### TEXTE FOURNI
Mutation dans les pratiques politiques au Sénégal : de l’adversité à l’animosité

Les dernières passe-d’armes entre Bathélémy Dias et Aliou Sall en disent long sur le degré de pourrissement des relations entre hommes politiques. Ça vole très bas au niveau des débats.

Chacun défend sa propre vérité sans aucune considération pour celle de l’autre. Il n’y a plus de confrontation d’idées. La classe politique est devenue hystérique. Et avec elle leurs partisans de tous bords qui suivent leur exemple dans cette folie collective où personne n’est épargnée.

Pourtant, la politique n’a pas toujours été ainsi au Sénégal. Du temps du Président Senghor, le père des indépendances, les adversités existaient bel et bien parfois entre hommes naguère proches, comme Senghor et Lamine Guèye, mais il y avait une concurrence saine même si par moment, on notait des actes de violence ayant abouti, en 1966 par exemple, à la mort de Demba Diop dont un fameux stade à Dakar porte le nom.

A partir de 1974, la naissance du Parti démocratique sénégalais (Pds) et les élections qui ont eu lieu en 1978, n’ont pas ôté aux compétitions politiques leur charme. Senghor a passé tout son temps à se moquer d’Abdoulaye Wade, de sa calvitie synonyme d’incapacité à porter un poids sur sa tête, de sa ruse l’assimilant à « djombor » ou lapin, etc. L’ambiance était bon-enfant.

En 1981, après le départ volontaire du Président Senghor, Abdou Diouf, celui qui lui succéda, permit le multipartisme intégral alors que son prédécesseur limitait les courants politiques à quatre.

Il s’en est suivi, dans les années 80 à 90, un contexte économique défavorable avec les programmes d’ajustement structurel qui ont poussé les Sénégalais à changer leur mode de vie avec la naissance de l’esprit « baol-baol » qui se propagea à Dakar et dans les autres coins du pays. Il se traduit par le règne du système D, de la débrouillardise, de l’informel à tous les niveaux y compris politique.

### DONNÉES FOURNIES
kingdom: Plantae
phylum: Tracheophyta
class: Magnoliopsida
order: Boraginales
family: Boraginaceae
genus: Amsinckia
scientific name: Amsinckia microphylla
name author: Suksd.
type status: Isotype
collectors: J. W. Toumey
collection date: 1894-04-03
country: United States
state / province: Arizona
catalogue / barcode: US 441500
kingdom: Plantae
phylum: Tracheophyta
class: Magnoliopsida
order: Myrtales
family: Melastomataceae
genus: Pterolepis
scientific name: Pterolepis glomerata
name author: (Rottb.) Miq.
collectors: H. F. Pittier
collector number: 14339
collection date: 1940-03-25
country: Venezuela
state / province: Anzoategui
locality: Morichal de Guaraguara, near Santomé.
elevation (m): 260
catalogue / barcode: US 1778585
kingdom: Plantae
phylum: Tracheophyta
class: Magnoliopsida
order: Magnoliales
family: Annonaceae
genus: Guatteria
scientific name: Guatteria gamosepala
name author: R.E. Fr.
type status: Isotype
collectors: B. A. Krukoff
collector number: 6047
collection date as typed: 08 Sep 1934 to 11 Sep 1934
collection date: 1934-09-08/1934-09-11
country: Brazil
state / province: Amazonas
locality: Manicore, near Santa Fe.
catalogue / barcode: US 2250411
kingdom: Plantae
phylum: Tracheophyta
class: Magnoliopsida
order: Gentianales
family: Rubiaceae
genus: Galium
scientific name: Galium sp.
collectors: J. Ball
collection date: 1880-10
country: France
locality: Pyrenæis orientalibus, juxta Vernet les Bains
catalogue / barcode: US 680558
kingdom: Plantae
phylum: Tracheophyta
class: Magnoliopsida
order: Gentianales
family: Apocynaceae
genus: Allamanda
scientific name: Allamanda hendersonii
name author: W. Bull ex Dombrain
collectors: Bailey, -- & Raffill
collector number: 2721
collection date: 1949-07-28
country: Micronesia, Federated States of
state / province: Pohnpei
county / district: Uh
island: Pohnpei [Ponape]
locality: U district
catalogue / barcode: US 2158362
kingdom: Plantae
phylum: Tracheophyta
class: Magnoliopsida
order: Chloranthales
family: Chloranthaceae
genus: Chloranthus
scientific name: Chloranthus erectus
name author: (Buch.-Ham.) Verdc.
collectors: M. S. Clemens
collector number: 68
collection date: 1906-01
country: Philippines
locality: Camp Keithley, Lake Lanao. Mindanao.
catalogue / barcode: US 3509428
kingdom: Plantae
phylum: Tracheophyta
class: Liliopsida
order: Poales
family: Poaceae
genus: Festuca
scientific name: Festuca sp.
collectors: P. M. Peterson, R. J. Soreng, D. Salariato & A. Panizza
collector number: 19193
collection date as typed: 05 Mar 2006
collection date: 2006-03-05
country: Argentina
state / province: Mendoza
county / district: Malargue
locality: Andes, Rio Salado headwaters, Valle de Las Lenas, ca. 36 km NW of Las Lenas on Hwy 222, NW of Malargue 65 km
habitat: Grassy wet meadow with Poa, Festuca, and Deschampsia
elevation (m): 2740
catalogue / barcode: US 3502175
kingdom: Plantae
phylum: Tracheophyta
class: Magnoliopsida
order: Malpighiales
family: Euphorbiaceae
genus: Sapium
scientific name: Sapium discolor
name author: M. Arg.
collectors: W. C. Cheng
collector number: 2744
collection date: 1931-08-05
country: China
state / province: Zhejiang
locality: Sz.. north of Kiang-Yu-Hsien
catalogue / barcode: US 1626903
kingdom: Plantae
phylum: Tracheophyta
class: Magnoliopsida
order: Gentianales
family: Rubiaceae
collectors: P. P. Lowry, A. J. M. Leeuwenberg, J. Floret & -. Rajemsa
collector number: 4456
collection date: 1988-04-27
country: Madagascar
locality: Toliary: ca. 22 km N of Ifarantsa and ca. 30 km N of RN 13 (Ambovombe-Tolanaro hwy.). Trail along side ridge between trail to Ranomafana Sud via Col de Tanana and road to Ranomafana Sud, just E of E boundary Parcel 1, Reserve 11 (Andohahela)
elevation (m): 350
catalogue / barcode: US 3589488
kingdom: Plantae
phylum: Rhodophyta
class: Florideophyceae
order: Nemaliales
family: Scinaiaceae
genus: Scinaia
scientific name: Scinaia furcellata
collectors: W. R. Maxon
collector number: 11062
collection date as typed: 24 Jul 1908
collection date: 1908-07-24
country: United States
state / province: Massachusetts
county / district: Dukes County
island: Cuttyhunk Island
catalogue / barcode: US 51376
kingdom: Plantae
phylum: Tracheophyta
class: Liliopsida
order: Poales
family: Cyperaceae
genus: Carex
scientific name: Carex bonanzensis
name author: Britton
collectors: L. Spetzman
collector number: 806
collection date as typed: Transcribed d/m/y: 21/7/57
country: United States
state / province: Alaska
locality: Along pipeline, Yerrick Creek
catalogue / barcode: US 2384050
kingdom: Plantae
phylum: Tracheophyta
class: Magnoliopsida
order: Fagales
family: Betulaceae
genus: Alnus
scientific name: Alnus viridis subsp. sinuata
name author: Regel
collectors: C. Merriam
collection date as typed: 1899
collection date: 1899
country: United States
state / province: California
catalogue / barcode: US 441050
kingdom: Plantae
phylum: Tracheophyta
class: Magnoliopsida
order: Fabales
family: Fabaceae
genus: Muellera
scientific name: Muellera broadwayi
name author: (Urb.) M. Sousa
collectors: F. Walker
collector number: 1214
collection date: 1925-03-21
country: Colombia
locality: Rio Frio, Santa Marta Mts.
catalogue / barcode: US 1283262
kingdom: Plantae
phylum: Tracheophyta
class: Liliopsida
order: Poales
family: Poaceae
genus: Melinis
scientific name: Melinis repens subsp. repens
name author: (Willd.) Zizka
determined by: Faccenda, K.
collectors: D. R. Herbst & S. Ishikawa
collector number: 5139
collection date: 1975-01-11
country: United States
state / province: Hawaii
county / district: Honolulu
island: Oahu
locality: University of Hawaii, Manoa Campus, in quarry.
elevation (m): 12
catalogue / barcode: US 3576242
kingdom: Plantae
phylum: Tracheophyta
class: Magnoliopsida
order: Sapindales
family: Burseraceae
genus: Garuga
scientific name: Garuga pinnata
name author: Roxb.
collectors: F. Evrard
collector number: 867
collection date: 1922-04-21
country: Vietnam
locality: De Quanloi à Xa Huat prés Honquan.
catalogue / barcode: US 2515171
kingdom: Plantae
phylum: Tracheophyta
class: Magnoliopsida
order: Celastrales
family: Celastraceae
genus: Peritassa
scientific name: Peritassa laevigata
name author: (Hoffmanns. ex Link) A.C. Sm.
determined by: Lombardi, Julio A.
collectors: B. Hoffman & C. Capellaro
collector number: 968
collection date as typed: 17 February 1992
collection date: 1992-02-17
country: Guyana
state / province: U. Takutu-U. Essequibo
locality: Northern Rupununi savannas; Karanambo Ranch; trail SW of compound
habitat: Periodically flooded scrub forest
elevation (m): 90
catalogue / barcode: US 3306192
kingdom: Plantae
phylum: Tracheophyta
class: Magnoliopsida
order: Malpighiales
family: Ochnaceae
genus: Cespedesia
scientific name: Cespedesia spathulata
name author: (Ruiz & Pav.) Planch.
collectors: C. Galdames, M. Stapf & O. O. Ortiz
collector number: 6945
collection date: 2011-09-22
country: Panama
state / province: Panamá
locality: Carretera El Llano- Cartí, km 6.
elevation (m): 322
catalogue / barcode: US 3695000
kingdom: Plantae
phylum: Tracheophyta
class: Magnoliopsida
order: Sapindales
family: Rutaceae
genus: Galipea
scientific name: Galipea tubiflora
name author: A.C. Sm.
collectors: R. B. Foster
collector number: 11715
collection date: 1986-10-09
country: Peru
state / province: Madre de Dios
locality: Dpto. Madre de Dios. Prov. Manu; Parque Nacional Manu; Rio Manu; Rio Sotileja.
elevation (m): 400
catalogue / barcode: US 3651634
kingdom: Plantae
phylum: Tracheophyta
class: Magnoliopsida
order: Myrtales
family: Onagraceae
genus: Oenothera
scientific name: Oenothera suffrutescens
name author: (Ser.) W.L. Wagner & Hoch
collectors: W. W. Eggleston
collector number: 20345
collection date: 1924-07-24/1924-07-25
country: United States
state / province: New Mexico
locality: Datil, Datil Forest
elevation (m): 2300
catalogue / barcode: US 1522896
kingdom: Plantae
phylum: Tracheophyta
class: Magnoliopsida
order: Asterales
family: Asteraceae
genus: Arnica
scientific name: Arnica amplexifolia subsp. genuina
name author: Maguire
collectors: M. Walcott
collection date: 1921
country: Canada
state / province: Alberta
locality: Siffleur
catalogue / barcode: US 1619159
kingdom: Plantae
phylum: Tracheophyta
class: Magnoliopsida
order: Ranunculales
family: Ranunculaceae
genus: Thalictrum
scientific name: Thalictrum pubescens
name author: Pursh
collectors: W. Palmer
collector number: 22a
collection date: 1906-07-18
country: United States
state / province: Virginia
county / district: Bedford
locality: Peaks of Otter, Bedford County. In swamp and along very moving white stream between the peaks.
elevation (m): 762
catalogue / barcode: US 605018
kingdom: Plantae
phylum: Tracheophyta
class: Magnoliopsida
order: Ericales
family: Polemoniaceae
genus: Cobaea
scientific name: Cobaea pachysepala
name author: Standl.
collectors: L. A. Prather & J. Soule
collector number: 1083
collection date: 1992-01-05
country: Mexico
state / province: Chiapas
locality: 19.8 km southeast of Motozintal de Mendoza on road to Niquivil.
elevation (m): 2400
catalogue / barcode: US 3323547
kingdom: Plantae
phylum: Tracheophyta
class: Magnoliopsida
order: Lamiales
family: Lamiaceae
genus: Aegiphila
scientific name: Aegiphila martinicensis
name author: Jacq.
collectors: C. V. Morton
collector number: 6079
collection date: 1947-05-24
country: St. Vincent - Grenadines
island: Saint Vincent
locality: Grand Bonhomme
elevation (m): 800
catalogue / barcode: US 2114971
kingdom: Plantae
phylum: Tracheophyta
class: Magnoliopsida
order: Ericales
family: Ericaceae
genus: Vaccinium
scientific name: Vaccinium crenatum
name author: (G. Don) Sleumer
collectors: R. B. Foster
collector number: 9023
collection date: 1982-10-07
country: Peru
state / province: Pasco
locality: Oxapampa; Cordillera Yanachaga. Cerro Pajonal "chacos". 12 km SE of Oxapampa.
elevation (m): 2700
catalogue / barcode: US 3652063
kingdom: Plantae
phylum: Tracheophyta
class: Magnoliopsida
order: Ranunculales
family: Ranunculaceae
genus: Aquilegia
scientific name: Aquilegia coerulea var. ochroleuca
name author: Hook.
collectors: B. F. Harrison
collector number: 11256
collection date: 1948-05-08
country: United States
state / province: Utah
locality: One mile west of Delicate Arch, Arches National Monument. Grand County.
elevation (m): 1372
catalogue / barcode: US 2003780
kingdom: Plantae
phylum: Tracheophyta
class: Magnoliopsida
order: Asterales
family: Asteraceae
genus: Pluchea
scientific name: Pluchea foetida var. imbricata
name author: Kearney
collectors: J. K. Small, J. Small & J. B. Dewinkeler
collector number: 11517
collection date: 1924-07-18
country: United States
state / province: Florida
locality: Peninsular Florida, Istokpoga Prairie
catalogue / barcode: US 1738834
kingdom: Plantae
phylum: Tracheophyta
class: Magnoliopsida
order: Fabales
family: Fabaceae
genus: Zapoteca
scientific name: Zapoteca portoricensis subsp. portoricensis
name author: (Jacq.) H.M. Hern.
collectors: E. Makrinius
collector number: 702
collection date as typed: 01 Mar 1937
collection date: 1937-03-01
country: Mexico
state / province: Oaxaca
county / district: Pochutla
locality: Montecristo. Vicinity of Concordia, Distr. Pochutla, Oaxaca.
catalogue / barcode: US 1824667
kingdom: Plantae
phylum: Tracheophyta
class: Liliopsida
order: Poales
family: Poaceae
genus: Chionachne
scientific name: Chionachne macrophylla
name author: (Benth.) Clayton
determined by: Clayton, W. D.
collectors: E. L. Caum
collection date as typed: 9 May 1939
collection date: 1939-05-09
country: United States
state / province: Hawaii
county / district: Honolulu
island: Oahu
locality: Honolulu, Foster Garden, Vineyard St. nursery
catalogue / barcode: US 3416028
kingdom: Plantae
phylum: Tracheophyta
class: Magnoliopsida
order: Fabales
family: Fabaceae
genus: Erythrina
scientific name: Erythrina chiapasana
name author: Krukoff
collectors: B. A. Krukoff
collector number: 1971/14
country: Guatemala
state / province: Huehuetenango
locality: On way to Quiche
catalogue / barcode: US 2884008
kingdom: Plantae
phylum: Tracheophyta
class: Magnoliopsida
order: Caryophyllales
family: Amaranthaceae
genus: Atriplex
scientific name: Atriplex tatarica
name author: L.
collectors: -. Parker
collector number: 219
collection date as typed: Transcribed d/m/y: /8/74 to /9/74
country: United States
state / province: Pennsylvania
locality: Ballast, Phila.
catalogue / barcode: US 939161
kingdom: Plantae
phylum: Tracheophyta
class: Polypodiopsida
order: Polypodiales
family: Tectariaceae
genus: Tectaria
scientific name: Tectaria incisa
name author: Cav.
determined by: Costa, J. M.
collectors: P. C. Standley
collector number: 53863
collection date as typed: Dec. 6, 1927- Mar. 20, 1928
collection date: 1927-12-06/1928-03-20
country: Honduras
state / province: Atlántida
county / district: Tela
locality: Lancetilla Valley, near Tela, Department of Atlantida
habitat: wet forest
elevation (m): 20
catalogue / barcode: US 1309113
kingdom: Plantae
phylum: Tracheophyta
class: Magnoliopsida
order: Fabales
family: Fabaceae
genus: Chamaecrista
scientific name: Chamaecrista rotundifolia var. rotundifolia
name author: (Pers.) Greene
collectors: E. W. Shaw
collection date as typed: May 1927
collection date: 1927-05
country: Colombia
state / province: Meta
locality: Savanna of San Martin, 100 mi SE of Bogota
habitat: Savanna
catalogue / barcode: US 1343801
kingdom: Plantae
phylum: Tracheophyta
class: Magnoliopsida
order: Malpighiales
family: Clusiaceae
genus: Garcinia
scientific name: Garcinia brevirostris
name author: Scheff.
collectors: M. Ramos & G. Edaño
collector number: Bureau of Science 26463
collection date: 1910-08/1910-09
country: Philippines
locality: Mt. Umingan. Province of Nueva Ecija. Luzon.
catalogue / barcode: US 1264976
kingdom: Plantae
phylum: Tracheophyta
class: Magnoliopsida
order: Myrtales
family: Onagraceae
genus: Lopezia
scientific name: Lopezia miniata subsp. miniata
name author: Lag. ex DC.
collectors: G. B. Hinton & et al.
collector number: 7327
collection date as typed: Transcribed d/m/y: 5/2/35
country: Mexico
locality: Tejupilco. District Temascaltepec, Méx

### CONSIGNE
Recopiez mot pour mot le passage du texte sur la vie politique au Sénégal qui commence par « A partir de » et se poursuit jusqu'à « politiques à quatre. ».

### EXERCICE CORRIGÉ
A partir de 1974, la naissance du Parti démocratique sénégalais (Pds) et les élections qui ont eu lieu en 1978, n’ont pas ôté aux compétitions politiques leur charme. Senghor a passé tout son temps à se moquer d’Abdoulaye Wade, de sa calvitie synonyme d’incapacité à porter un poids sur sa tête, de sa ruse l’assimilant à « djombor » ou lapin, etc. L’ambiance était bon-enfant.

En 1981, après le départ volontaire du Président Senghor, Abdou Diouf, celui qui lui succéda, permit le multipartisme intégral alors que son prédécesseur limitait les courants politiques à quatre.